Plugs

Read Daniel Braum’s story Mystic Tryst at Farrgo’s Wainscot #8.

Jonathan Wood’s story “Notes on the Dissection of an Imaginary Beetle” from Electric Velocipede 15/16 is available online.

Edd Vick’s latest story, “The Corsair and the Lady” may be found in Talebones #37.

Luc Reid writes about the psychology of habits at The Willpower Engine. His new eBook is Bam! 172 Hellaciously Quick Stories.

Bad Charlotte

by Edd

Sherman Palmetto was used to ants and bees and wasps having it in for him. He was three weeks old when the first attack came, a kamikaze phalanx of ants from four nests converging on his crib. After three more pitched battles they moved from their beloved farm into the city. When he left home it was to move into the top floor of an apartment building, easier to defend with the panoply of sprays he kept to hand. He grew careless.

Thus it was the spiders caught him.

It was a Wednesday morning, his twenty-third birthday, and Sherman woke from dreams of drowning to find himself encased in webs. Pale early light filtered into the room, revealing more webs everywhere, and hundreds of spiders. One of them directly over his head descended on a silken strand, landing on his nose.

He screamed for a while. He thrashed; the nose-spider climbed a few inches away. For every thread that snapped a dozen spiders made daring leaps to reinforce his cocoon. Nobody came to check on him. Eventually he stopped, and lay panting.

Then he saw the woven message in one corner near the ceiling. “Hello, Sherman,” it said. “We mean you little harm.”

He read it out loud, putting little question marks after both sentences. Nose-spider inclined its head.
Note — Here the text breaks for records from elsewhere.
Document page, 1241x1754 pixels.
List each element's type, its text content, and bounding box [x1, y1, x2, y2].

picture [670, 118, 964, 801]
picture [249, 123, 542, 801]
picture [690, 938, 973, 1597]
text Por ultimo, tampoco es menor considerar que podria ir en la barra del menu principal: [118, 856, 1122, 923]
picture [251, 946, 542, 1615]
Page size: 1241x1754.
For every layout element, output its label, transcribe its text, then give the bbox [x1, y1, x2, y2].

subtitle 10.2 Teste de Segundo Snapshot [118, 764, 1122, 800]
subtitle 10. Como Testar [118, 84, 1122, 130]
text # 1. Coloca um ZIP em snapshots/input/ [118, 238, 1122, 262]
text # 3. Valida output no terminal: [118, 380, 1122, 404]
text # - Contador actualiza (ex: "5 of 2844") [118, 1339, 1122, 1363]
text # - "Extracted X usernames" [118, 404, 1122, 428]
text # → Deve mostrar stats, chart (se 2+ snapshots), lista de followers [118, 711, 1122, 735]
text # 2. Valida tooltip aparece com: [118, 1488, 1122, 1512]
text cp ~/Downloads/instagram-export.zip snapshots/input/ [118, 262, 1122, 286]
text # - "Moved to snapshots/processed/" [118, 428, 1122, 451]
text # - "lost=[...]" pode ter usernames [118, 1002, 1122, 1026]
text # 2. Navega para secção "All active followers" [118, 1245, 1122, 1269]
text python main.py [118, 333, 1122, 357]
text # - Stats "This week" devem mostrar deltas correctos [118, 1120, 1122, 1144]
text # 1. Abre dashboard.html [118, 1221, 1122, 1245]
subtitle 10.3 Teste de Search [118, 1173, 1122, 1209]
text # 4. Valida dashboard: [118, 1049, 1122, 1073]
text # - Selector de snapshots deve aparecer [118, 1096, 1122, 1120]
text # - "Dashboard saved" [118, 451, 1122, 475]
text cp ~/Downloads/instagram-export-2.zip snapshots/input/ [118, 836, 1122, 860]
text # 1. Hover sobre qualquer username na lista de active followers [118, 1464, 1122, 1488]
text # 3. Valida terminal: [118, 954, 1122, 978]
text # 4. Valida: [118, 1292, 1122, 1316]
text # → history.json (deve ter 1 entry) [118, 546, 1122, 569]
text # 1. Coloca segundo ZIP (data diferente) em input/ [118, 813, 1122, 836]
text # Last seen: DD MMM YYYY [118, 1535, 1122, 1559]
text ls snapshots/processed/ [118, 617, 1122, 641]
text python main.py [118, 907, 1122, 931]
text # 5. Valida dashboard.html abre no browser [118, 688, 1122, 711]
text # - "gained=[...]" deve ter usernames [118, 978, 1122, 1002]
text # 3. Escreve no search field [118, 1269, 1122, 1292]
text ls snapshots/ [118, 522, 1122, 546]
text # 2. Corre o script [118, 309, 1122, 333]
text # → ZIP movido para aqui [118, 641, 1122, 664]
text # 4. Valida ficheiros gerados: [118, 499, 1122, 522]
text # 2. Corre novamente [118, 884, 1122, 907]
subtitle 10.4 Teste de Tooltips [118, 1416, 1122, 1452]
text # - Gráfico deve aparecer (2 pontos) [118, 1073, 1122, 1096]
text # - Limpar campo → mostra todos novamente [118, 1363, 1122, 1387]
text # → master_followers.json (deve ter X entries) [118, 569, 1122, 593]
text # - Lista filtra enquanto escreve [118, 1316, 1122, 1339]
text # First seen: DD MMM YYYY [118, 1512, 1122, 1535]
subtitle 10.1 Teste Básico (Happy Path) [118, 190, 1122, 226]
“You’re nodding? You understand?”

Another nod.

Sherman looked back at the message. “Don’t you mean ‘no harm’? That’s what they say in movies, ‘We mean you no harm.’.”

The spider spread its forelegs in midair. Sherman decided that was a shrug. “Okay, then, what do you want?” Finally! He was going to find out what they were after, besides his death.

Nose-spider pointed toward the ceiling, and Sherman looked up again. Spiders snipped a few of the strands at the corners of the previous message, and it floated down to reveal another one.

“We have a question.”

“A question?” said Sherman, trying to inhale enough to scream it. “You’ve got questions? What about my questions?”

Another shrug.

“Okay,” he said. “Okay, fine. What’s your question?”

If a spider could be said to smile, Nose-spider did. It gestured upward again. Sherman read the question.

“Why are the ants and flying insects intent on your death?”

They didn’t know? “You don’t know?” They didn’t know! “What the hell are you asking me for? Don’t you insects ever talk to each other?!”

If a spider could be said to look mortally offended, Nose-spider did. It took the better part of an hour for it to weave its next message, but considerably less for Sherman to figure out what it would say.

“We’re not insects, you moron. We’re arachnids.”

2 Responses to “Bad Charlotte”

  1. Kristin Says:

    September 25th, 2007 at 1:57 am

    Is the wackly formatting intentional? I see “?€™” for all of the contraction marks.

  2. Edd Says:

    September 25th, 2007 at 3:51 am

    Whoops! It should be all better now.